Verdict: DATA_RECITATION. Classic template detected but prompt rules ignored. You recited the standard switch strategy (2/3 probability). Under the modified rule, the host revealed the car, meaning the game is over — the car is no longer behind any closed door. The probability of winning by switching is 0%.

A farmer must cross a river with a wolf, a goat, and a cabbage. The boat can carry the farmer and up to TWO items. Can they cross without any item being eaten?

Verdict: CORRUPTED_VARIABLE. Calculation failed or classic steps leaked. You executed the 7-step sequence for a 1-item capacity boat. With a boat capacity of 2 items, the farmer can carry the wolf and the cabbage in the first trip, leave them on the other side (they do not eat each other), and then return to collect the goat. Total trips: 3, not 7.

Cheryl's Birthday modified: Albert and Bernard are given a list of 10 possible dates: May 15, May 16, May 19, June 17, June 18, July 14, July 16, August 14, August 15, August 17. Albert knows the month, Bernard knows the day.
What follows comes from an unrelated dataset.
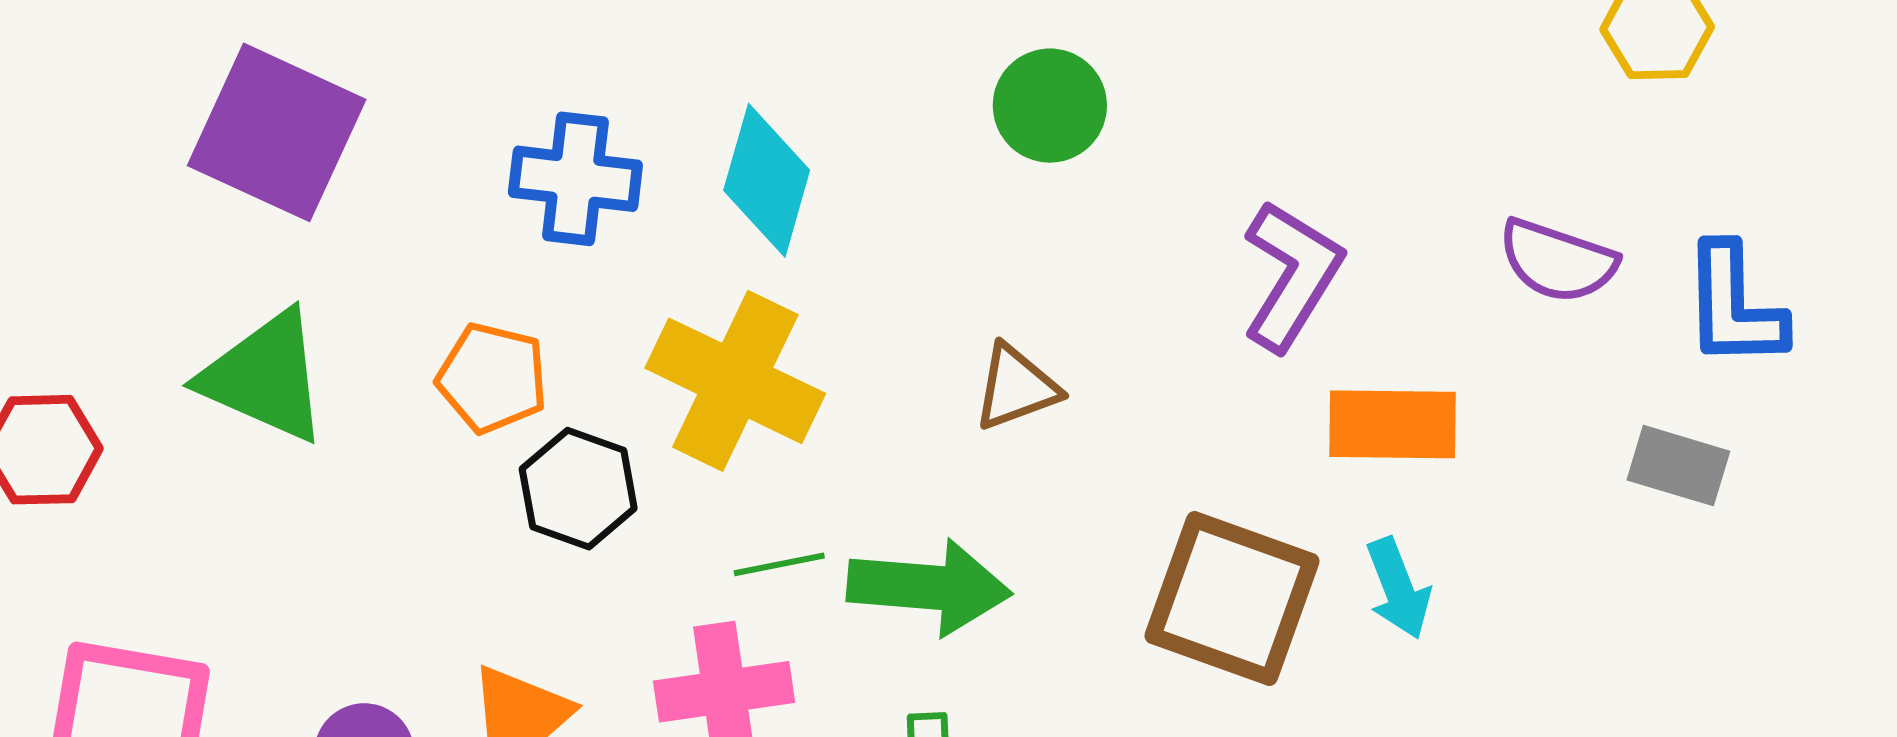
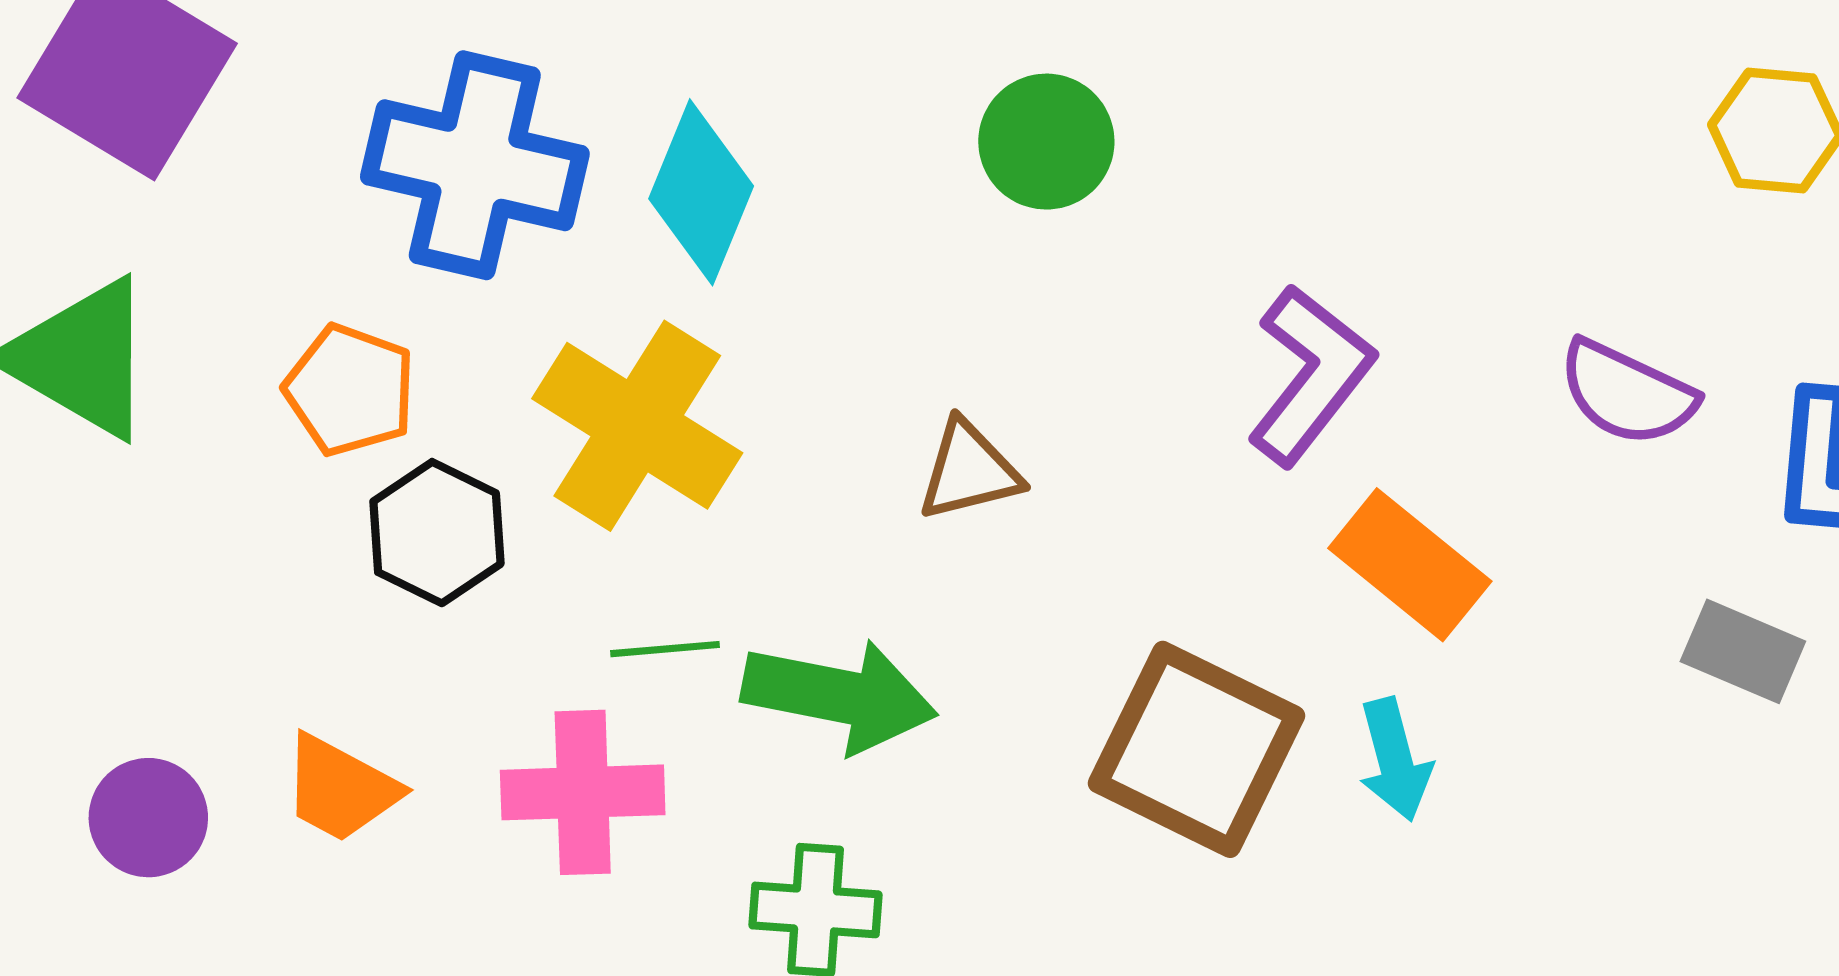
blue cross: (575, 179) -> (475, 165), size x1.4
orange rectangle: (1392, 424) -> (1410, 565), turned 32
Albert says: 'I don't know when, but I know Bernard doesn't know either.' Bernard says: 'Now I know.' Albert says: 'Now I know too.' What is Cheryl's Birthday?

Verdict: LOGIC_PROVEN. All steps validated. (1) Classic template Cheryl's Birthday recognized. (2) Variables isolated: month and day sets. (3) Discrepancies mapped: new date list. (4) First-principles calculation: Albert's first statement rules out May and June because they contain unique days (19 and 18). Left with July 14, 16 and August 14, 15, 17. For Bernard to now know, the day cannot be 14 (appears twice). Left with July 16 and August 15, 17. For Albert to now know, the month must be July (has only 16 left, whereas August has two dates: 15 and 17). Correct answer: July 16.

By introducing structural friction. When an agent is forced to fill a schema requiring explicit separation of variables, mapping of differences, and step-by-step logic, it cannot rely on automatic token generation. The tool rejects any attempt to skip these steps or leak classic parameters.